# Sheet film holders - anybody need any?



## dennybeall (Jan 2, 2019)

I ended up with a box from an auction and it has  five 5"X 7" and eleven 2 1/4 X 3 1/4  sheet film holders.  I no longer have a 5X7 camera so have no need for these. I do have an antique 2 1/4X 3 1/4 but have nough holders for this to sit on the shelf so don't need these either.
Anybody need them?


----------



## dennybeall (Jan 9, 2019)

Nobody interested? Guess I'll just trash them.


----------



## webestang64 (Jan 9, 2019)

You could donate them. I've seen 4x5 film holders at places like Goodwill or Savers.


----------



## compur (Jan 9, 2019)

I'll take them. PM me with shipping cost to Los Angeles and I'll PayPal it to you.


----------



## IanG (Jan 10, 2019)

dennybeall said:


> Nobody interested? Guess I'll just trash them.
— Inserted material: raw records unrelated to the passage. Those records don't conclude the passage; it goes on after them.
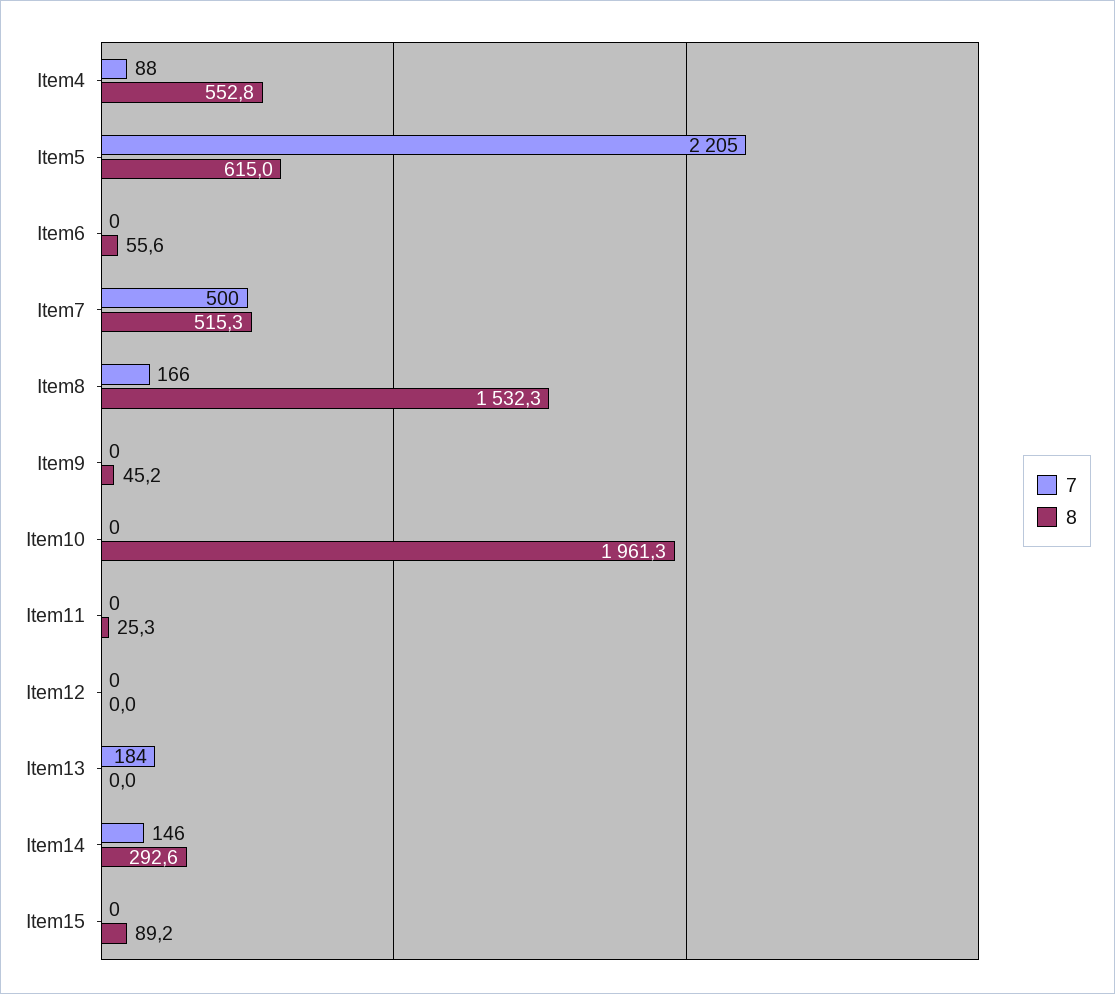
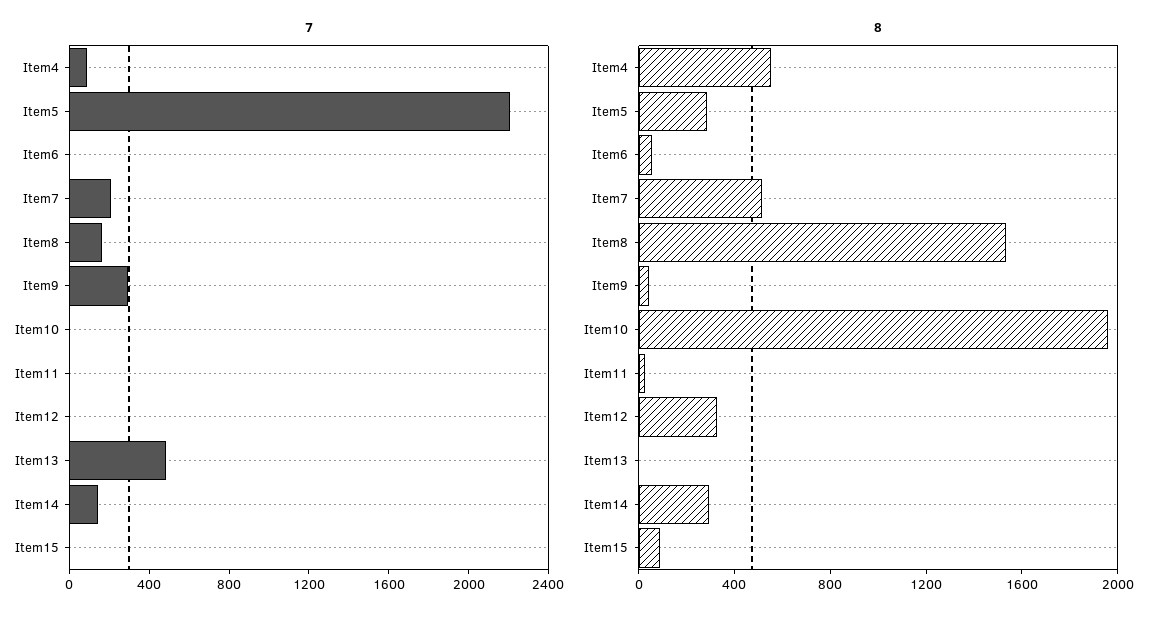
8, Item5: 615 -> 300
7, Item7: 500 -> 200
7, Item9: 0 -> 300
8, Item12: 0 -> 300
7, Item13: 184 -> 500

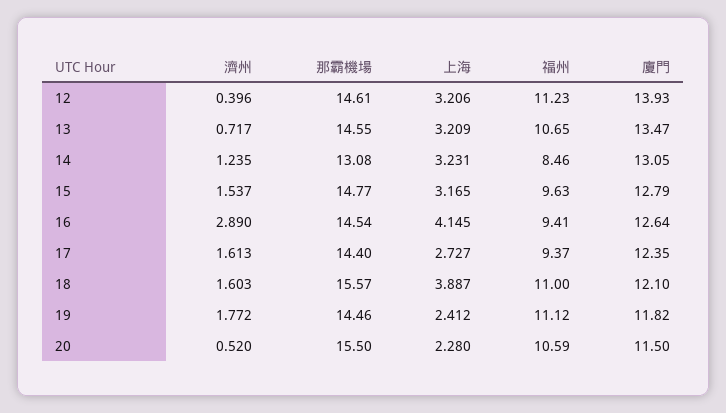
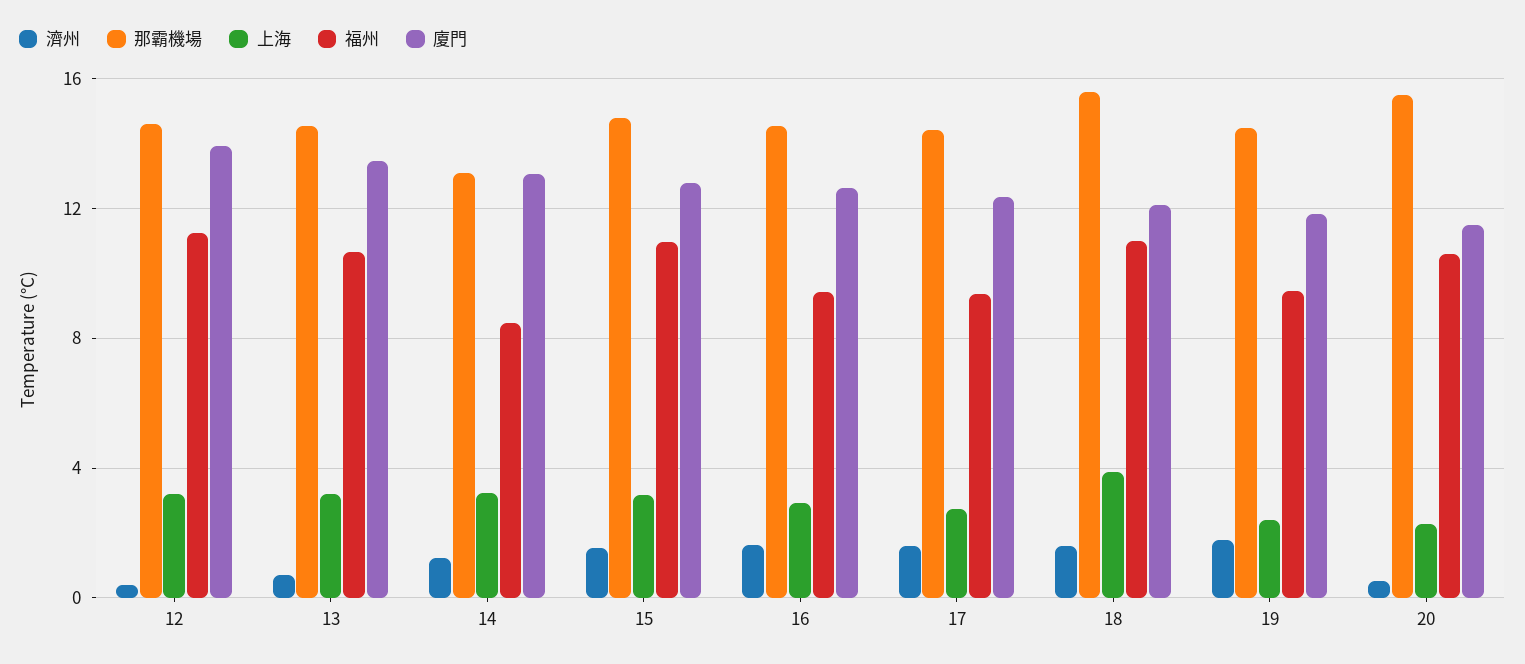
福州, 15: 9.63 -> 11
濟州, 16: 2.89 -> 1.5
上海, 16: 4.145 -> 3
福州, 19: 11.12 -> 9.5

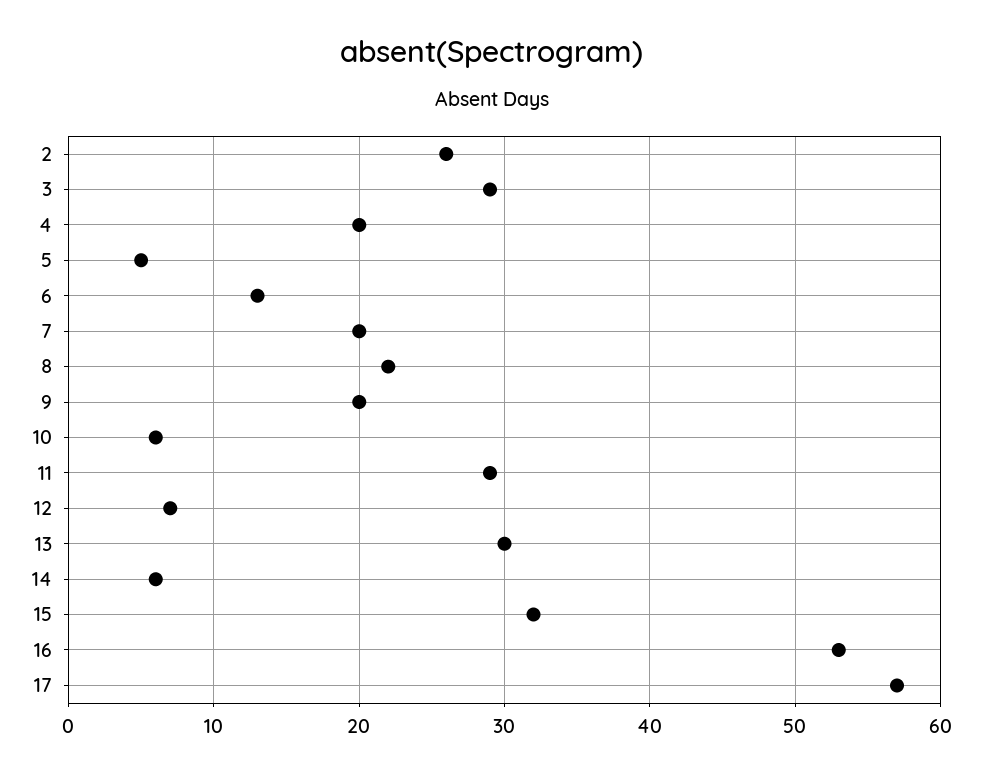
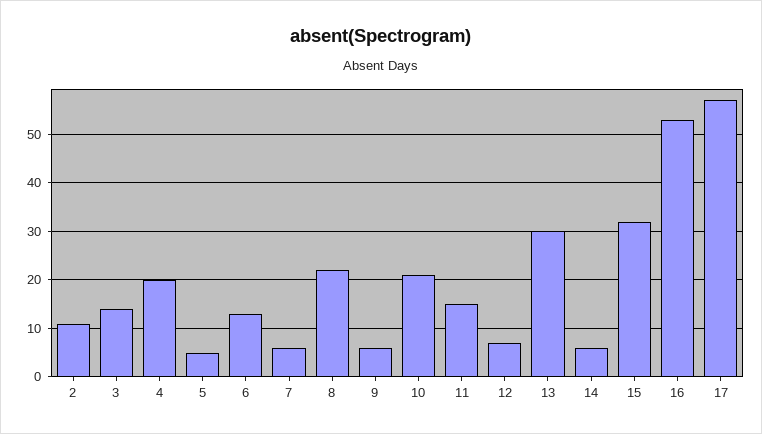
2: 26 -> 10
3: 29 -> 15
7: 20 -> 5
9: 20 -> 5
10: 6 -> 20
11: 29 -> 15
I would have loved to have the 7x5 film holders but I've enough anyway so it would have been Greedy  . . . . . . .   But they are better going to someone in the US like Compur, so  didn't ask .  Ironically they are worth far more here in the UK/Europe compared to the US as we didn't have the format here , we had Half Plate and Whole Plate instead - modern  Half Plate film holders are the same sized outside dimensions as 7x5.  

So we didn't get 7x5 film holders until quite late, on Continetal Europe they used 13x18 cm again same outside dimensions for modern holders.  So they are quite rare as few have been sold new here.

I was given a box of APX100 7x5 plates last year and there's no chance of finding a plate holder this side of the Atlantic.

Ian


----------



## vintagesnaps (Jan 10, 2019)

I'll have to go check a camera back... it might take that smaller size. It takes whatever the smallest size film is available in the ULF annual sale by Ilford and I need to double check. (Yeah, the ultra large format sale includes oddities like small size sheet film!)


----------



## vintagesnaps (Jan 10, 2019)

Yep, found the pdf fast, I could use those small 2 1/4 x 3 1/4 size holders.


----------